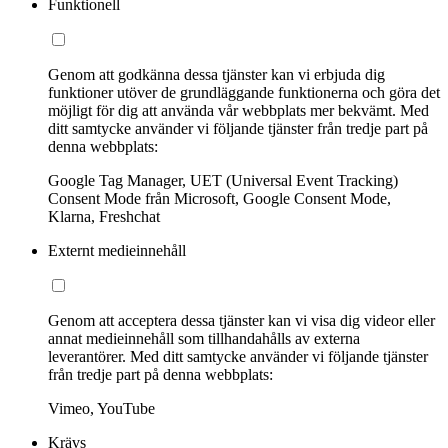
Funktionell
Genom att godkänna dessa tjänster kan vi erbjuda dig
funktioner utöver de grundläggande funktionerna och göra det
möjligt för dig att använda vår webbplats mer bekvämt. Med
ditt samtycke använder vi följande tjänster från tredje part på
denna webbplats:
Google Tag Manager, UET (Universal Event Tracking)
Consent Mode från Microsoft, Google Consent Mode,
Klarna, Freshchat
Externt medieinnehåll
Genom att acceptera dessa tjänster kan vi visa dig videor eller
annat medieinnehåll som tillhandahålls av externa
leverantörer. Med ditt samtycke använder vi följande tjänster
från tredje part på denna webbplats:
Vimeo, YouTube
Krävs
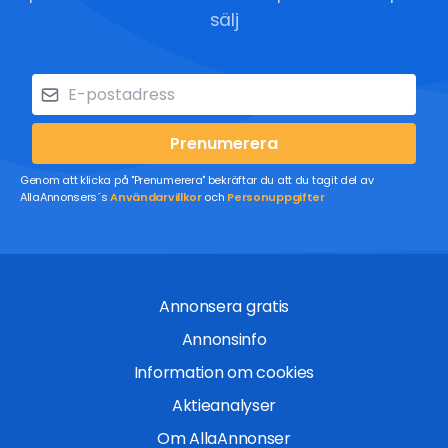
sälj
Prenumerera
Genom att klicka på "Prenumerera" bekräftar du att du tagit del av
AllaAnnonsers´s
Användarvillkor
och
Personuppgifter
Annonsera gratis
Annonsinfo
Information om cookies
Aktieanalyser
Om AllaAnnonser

○ ○ ○ ○

EXERCISE: Set out exactly the run of lines that begins at the line holding "Genom att klicka" and ends at the last line of the data.

ANSWER TO THIS PROBLEM:
Genom att klicka på "Prenumerera" bekräftar du att du tagit del av
AllaAnnonsers´s
Användarvillkor
och
Personuppgifter
Annonsera gratis
Annonsinfo
Information om cookies
Aktieanalyser
Om AllaAnnonser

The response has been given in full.